Friday, May 09, 2008

the graduate




So the graduation ceremony was nice, though as with all graduations, somewhat overlong. I didn't get to stay for the whole thing, since part of my task that afternoon was running home to get Cal so that we could make it back up to the graduation dinner. ("Why didn't you just bring him along to the graduation ceremony?" one might ask. Well, because I am an anesthesiologist by training, and my goal is to MINIMIZE pain. The idea of forcing a not-quite three year-old to sit through a three hour ceremony in which the defining characteristic, even for adults, is EXTREME BOREDOM...that would not have been a good idea.) There were some nice moments--I particularly liked the speaker they invited, who though he was the New York Health Commissioner (doctor, check; important, check) was only their second choice, invited hastily after they rescinded the invitation to their first choice speaker earlier this Spring. Who was the first choice? Eliot Spitzer. Nice.

My dad (who is a doctor too, as is my mom...I know most of you know that, but for those who don't it's sort of salient to the observation that follows), watching the processional of the soon-to-be-new-M.D.s filing in, noted that he had been to the White Coat Ceremony for this group of med students four years ago as well.

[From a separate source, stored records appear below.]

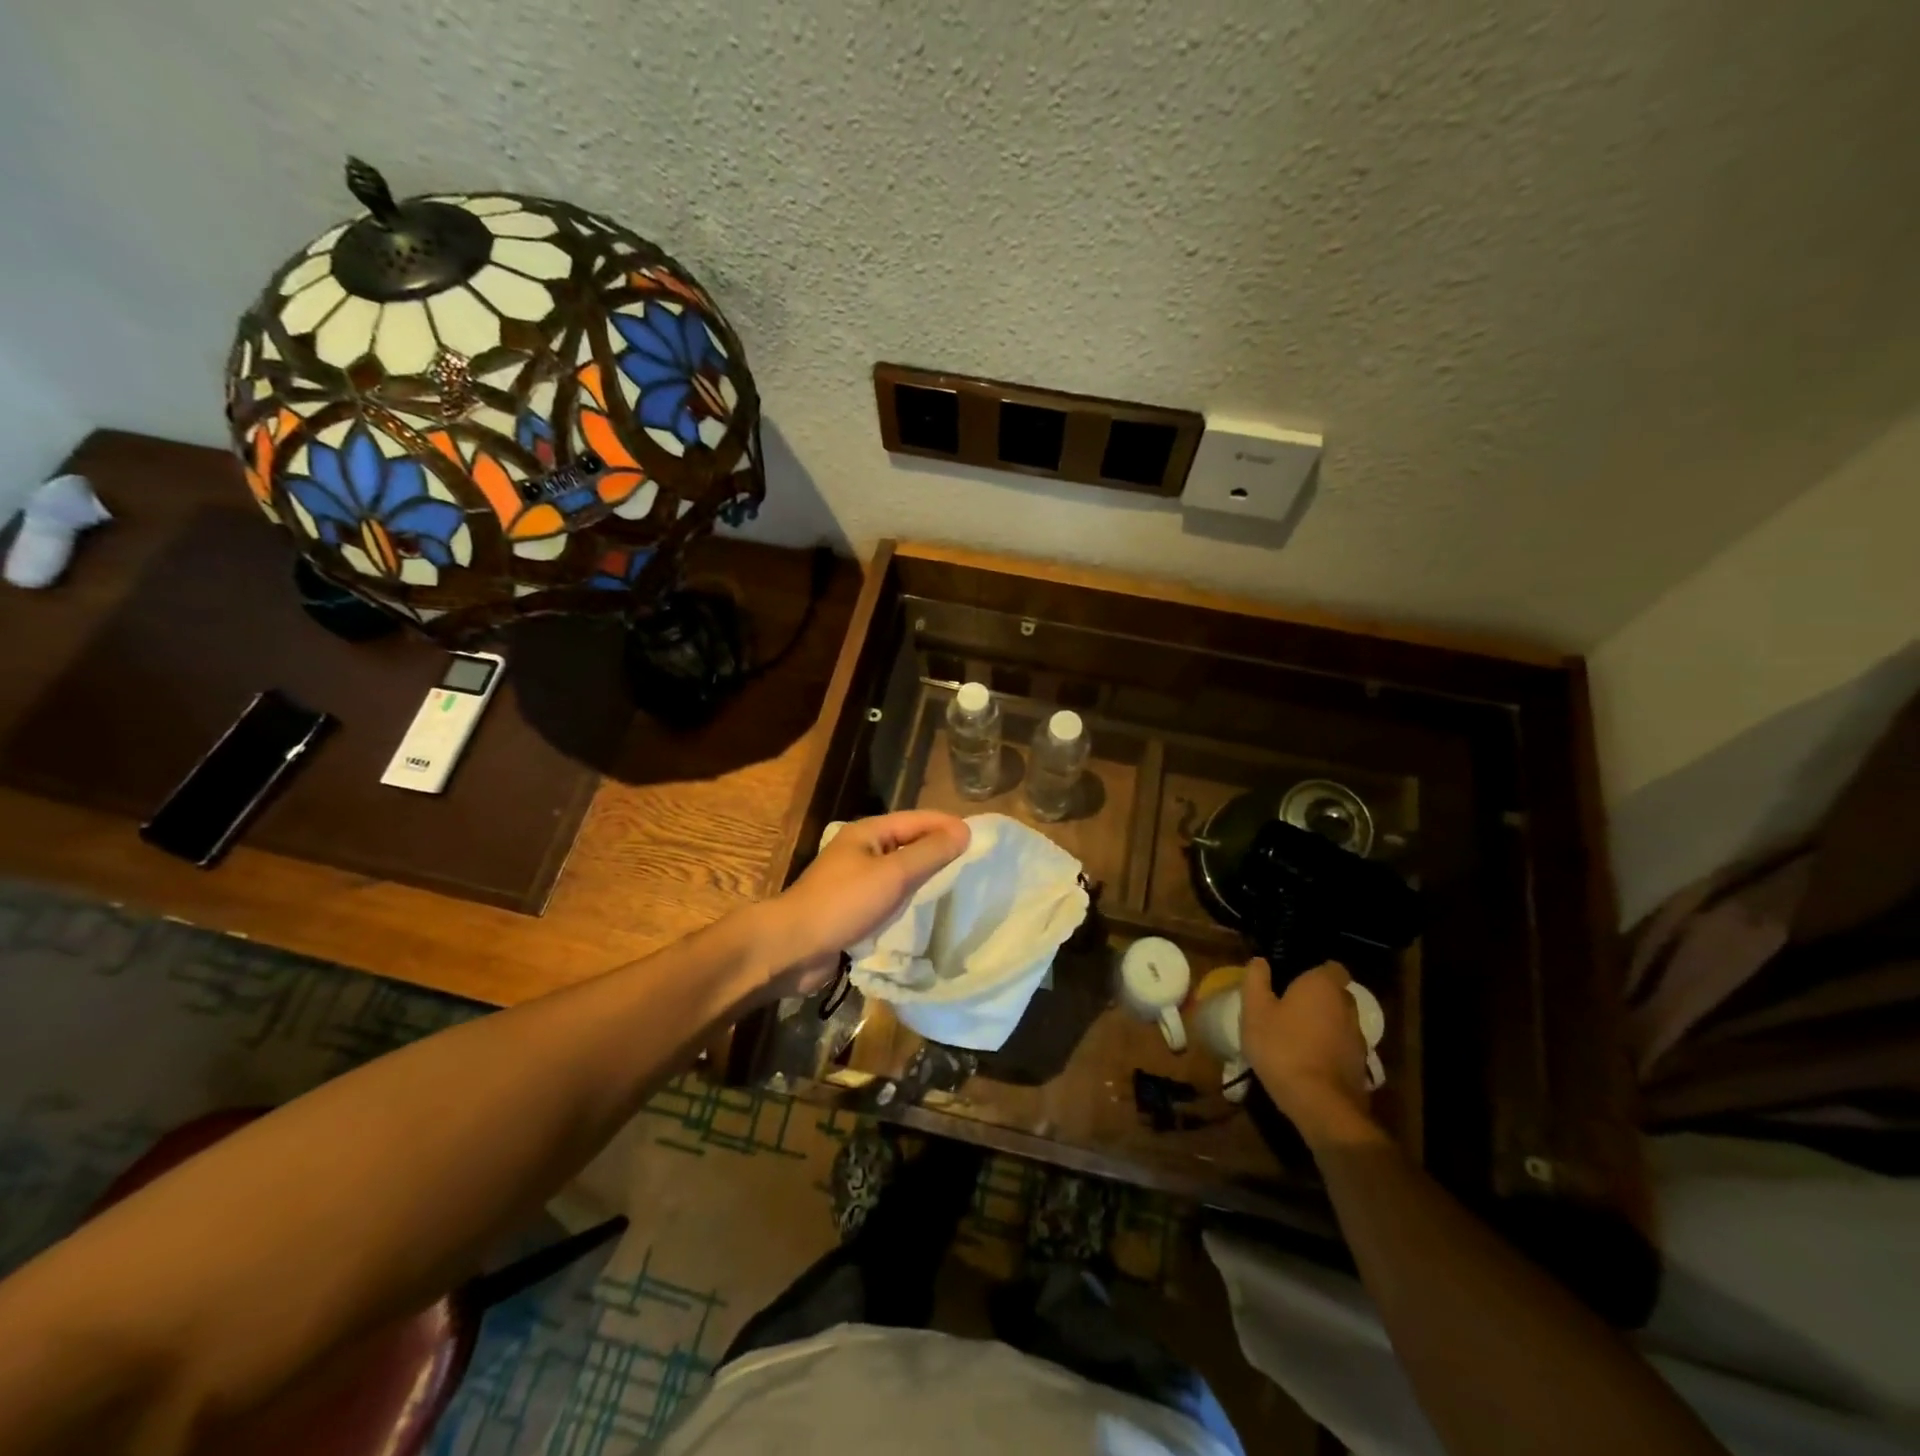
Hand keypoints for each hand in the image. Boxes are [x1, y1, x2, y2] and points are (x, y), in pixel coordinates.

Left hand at [758, 811, 970, 997]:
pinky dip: (908, 898)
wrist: (791, 948)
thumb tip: (963, 831)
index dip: (946, 825)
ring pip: (898, 870)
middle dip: (938, 847)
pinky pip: (888, 895)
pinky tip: (924, 909)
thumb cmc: (843, 904)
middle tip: (973, 860)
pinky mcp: (851, 908)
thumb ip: (930, 853)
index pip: (916, 819)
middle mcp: (860, 850)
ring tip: (956, 882)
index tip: (979, 837)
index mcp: (867, 833)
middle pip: (907, 842)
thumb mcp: (893, 874)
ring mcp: (854, 880)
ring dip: (924, 874)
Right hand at [1241, 959, 1377, 1144]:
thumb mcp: (1256, 1011)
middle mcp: (1347, 1007)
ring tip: (1296, 1037)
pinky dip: (1328, 1048)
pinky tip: (1307, 1060)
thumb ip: (1256, 981)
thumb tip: (1260, 961)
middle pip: (1336, 994)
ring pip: (1339, 1022)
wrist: (1319, 1103)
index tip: (1294, 979)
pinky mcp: (1360, 1066)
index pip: (1332, 967)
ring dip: (1323, 1025)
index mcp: (1323, 986)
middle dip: (1317, 998)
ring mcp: (1358, 1038)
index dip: (1315, 971)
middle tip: (1289, 1007)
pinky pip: (1341, 1047)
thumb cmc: (1282, 1047)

The White Coat Ceremony, by the way, is this little induction-type event they have just prior to starting med school where all the new baby med students get crowded into an auditorium, lectured grandly about the glories of medicine, and are finally "cloaked" with their first white coats, which is, no matter how cynical and jaded you are, a very exciting event. "That was their happiest moment, I think," my dad observed. "They look a little more cautious now. They're not quite as idealistic. The reality has set in."

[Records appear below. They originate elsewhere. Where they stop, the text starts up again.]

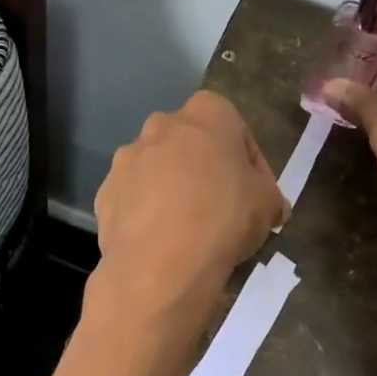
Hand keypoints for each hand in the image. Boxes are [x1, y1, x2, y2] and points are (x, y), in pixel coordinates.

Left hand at [91, 91, 288, 323]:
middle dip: (205, 171)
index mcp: (206, 114)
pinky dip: (146, 215)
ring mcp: (126, 159)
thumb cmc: (224, 218)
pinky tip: (161, 243)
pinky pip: (133, 200)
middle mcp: (160, 125)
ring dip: (172, 192)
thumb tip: (272, 206)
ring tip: (188, 231)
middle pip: (190, 146)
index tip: (257, 195)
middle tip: (222, 209)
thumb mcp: (268, 205)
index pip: (236, 129)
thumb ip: (270, 196)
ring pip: (157, 171)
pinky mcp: (104, 193)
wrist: (161, 262)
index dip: (250, 165)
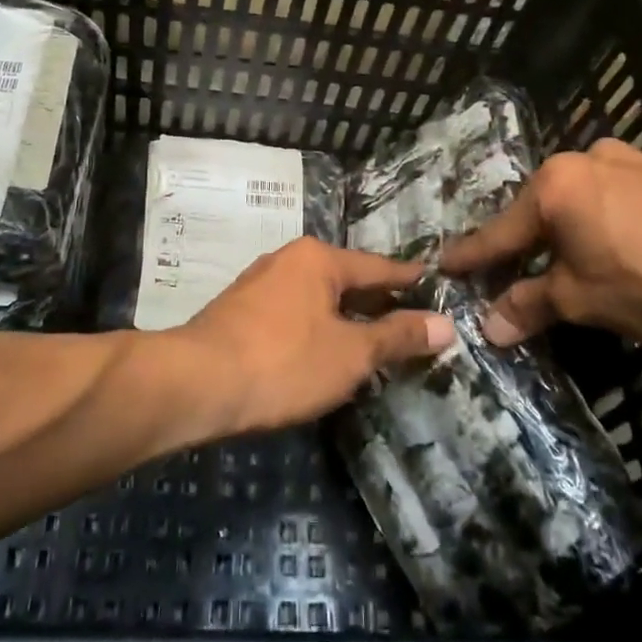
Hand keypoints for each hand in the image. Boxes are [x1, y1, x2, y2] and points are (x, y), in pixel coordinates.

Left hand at [173, 238, 455, 433]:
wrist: (197, 383)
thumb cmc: (283, 362)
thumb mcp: (351, 354)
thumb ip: (397, 336)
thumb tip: (444, 324)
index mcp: (318, 258)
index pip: (377, 266)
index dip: (408, 279)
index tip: (433, 283)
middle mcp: (287, 260)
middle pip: (345, 280)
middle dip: (375, 302)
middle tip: (409, 321)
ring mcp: (259, 284)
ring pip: (316, 297)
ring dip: (344, 318)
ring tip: (371, 340)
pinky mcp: (239, 311)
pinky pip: (293, 313)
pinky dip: (315, 328)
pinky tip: (322, 352)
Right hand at [441, 139, 641, 349]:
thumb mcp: (583, 301)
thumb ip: (530, 306)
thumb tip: (488, 327)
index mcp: (555, 185)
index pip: (502, 231)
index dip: (473, 256)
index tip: (443, 265)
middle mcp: (584, 159)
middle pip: (538, 211)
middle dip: (523, 245)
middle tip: (508, 275)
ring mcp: (626, 160)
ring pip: (576, 201)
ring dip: (564, 234)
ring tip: (564, 265)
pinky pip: (610, 197)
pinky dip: (598, 222)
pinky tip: (612, 247)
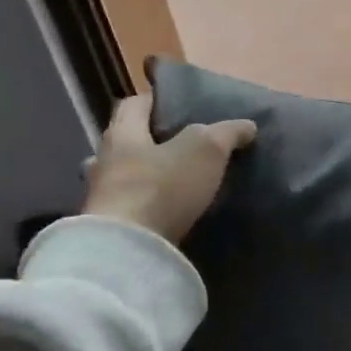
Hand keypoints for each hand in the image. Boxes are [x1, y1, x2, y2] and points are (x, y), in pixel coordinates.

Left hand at [81, 94, 255, 244]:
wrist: (129, 249)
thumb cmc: (163, 186)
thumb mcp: (205, 150)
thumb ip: (226, 133)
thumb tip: (248, 125)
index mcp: (123, 133)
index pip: (133, 104)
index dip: (155, 101)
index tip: (177, 106)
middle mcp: (105, 161)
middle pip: (124, 142)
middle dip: (147, 143)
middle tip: (178, 148)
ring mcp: (102, 197)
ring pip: (122, 178)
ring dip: (143, 178)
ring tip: (173, 184)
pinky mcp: (110, 229)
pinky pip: (128, 209)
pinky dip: (145, 207)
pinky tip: (164, 214)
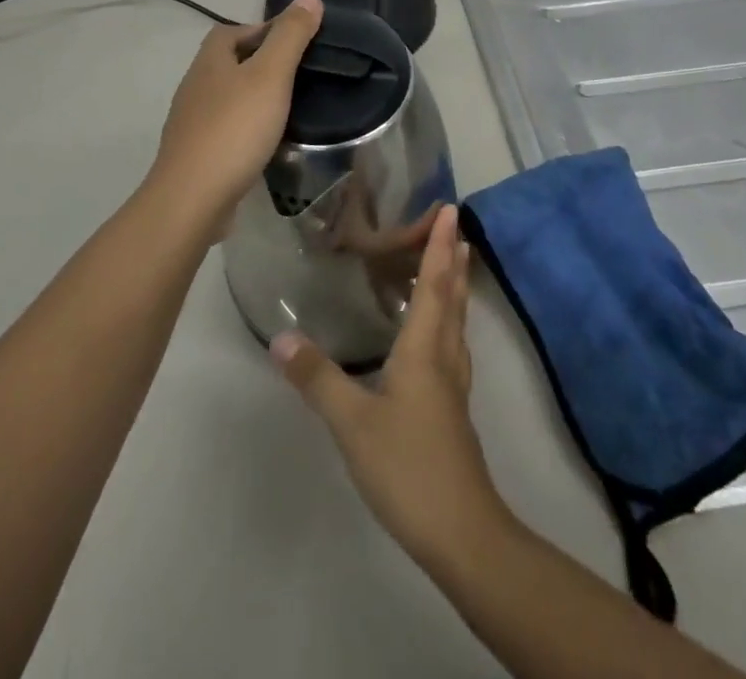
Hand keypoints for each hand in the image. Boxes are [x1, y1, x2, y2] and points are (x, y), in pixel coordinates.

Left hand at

"Yeah," I chimed in not quite as eloquently, like some asshole frat big brother hazing the new pledges. "Now the PAIN begins!"

Fresh graduates, if I may be presumptuous, let me pass on some advice that my surgery preceptor gave me back in med school with respect to residency. "First there is pain. Then there is more pain. Then you learn to love the pain." Oh, Dr. Edwards, you were exactly right.

Congratulations, new doctors! You're going to be great. Now roll up your sleeves and get in here.